Reading text:
==============================

0
votes

I am very new to Splunk and have been trying to understand it. I am trying to automate the Splunk forwarder configuration through Ansible but before that I want to try manually through command line.

I have installed Splunk forwarder on my Red Hat machine (localhost) and I can access Splunk through localhost:8000. Now when I am trying following command to add forward-server (indexer) and monitor(data input), i cant see anything on UI.

Below are the commands:

splunk add forward-server localhost:9997 -auth admin:changeme
splunk add monitor /var/log

My understanding is it should log a separate entry on UI under settings->datainputs for /var/log, right?

Also, I enabled port 9997 by using following command:

splunk enable listen 9997 -auth admin:changeme

My questions are:

  1. Is my understanding right of separate entry should get created on UI?
  2. Can I use localhost as both Splunk forwarder and indexer which is what I am doing here?
  3. What am I missing as a part of configuration?

Here is my contents of my inputs.conf file:

[monitor:///var/log]
index=test_index
[splunktcp://9997]
disabled = 0

Ideally splunktcp should also get create automatically once I enable the port but it didn't get created and I added it manually.

==============================

Given information:
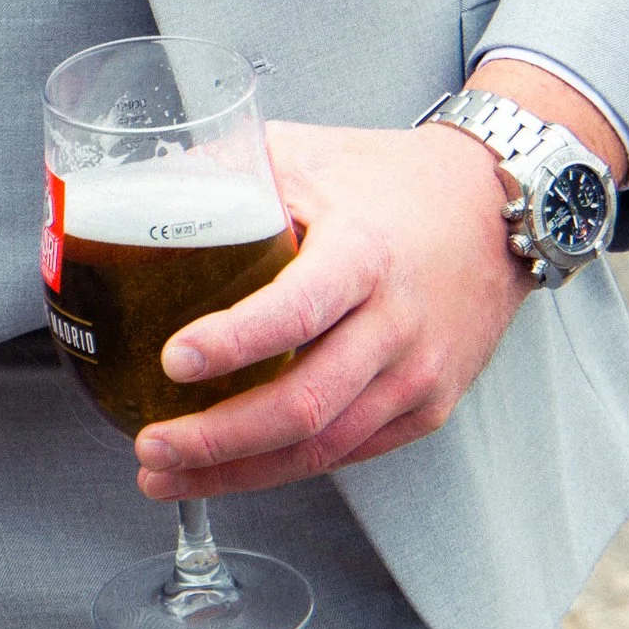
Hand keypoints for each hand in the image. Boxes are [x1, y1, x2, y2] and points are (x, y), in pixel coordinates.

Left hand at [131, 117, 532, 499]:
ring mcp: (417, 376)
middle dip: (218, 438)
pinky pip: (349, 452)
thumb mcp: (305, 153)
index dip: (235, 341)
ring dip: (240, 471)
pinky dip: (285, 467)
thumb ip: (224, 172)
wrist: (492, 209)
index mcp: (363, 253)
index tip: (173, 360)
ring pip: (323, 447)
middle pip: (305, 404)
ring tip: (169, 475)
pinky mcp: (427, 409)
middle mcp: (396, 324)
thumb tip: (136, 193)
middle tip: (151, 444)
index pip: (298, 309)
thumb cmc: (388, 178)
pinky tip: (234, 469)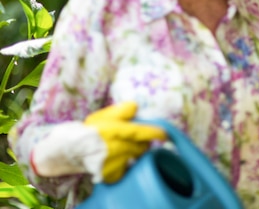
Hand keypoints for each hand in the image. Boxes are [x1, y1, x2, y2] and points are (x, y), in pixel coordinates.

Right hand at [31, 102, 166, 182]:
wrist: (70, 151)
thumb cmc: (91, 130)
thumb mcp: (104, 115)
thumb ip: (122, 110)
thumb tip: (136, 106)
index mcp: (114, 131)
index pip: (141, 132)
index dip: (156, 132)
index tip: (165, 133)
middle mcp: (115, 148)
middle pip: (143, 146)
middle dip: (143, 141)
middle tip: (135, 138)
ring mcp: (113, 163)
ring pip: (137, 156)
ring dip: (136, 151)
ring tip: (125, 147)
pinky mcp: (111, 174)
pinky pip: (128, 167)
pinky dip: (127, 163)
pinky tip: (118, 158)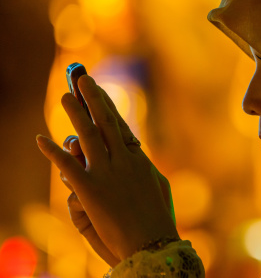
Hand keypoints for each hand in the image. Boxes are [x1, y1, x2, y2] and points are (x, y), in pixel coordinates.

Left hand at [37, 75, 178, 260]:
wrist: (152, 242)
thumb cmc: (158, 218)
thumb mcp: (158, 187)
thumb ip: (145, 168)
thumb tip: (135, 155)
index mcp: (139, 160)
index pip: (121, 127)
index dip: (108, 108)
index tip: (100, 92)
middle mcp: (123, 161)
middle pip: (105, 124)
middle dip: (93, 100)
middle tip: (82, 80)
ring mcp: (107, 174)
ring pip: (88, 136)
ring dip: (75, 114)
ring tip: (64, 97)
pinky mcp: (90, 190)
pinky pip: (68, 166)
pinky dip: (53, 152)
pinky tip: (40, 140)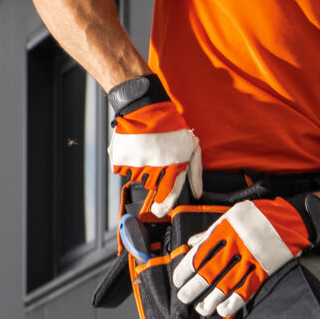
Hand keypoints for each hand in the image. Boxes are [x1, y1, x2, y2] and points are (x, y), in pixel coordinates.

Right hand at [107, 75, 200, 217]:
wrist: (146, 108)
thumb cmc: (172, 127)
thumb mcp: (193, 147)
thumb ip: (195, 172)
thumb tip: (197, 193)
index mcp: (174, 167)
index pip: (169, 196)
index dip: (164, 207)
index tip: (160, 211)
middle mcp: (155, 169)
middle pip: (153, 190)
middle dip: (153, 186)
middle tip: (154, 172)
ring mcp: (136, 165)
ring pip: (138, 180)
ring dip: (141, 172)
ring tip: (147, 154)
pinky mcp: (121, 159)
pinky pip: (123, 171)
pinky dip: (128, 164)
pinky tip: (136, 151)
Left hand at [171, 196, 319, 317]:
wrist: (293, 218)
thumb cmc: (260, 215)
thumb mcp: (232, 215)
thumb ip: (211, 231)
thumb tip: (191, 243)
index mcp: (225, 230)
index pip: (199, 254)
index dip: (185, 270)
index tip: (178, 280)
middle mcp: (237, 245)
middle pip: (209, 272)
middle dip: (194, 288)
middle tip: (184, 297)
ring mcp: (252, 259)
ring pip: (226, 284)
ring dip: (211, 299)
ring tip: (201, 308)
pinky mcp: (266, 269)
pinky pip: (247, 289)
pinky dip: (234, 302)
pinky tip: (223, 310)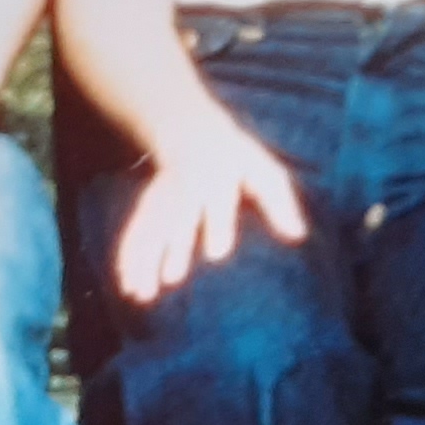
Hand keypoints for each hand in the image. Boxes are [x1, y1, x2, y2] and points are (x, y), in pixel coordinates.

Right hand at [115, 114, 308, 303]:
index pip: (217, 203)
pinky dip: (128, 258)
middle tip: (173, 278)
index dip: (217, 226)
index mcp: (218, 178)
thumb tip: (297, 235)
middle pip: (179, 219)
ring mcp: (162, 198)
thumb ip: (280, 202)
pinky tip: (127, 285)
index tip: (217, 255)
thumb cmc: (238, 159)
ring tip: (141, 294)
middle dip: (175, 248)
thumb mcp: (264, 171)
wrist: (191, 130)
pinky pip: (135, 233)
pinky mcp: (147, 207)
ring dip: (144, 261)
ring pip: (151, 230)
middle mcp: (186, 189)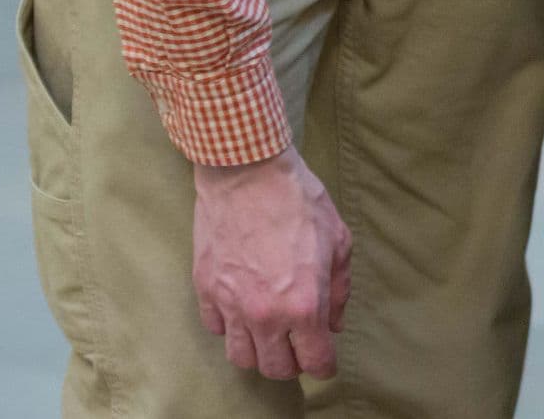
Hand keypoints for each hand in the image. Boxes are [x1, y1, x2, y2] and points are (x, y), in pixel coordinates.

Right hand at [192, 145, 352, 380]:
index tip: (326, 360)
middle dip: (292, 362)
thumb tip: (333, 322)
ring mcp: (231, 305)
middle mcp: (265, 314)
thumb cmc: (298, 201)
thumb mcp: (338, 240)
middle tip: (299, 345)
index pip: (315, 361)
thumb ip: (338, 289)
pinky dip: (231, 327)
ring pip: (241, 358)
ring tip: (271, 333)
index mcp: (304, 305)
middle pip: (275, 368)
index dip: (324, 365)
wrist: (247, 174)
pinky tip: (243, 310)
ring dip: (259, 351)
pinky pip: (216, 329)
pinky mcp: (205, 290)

==============================

Tasks to complete:
**1)** In the Splunk question, rewrite the paragraph beginning "I have installed Splunk forwarder on my Red Hat machine" as a short bulleted list that keeps its main facts.
**2)** In the Splunk question, which index is assigned to the /var/log monitor in the inputs.conf file?
**3)** In the Splunk question, echo the passage from "Below are the" up to and including "created on UI?".

Results in order:
**1)**
- The Splunk forwarder is installed on a Red Hat machine (localhost).
- Splunk is reachable at localhost:8000.
- After running commands to add a forward-server (indexer) and a monitor (data input), nothing appears in the UI.

**2)** test_index

**3)**
Below are the commands:

splunk add forward-server localhost:9997 -auth admin:changeme
splunk add monitor /var/log

My understanding is it should log a separate entry on UI under settings->datainputs for /var/log, right?

Also, I enabled port 9997 by using following command:

splunk enable listen 9997 -auth admin:changeme

My questions are:

  1. Is my understanding right of separate entry should get created on UI?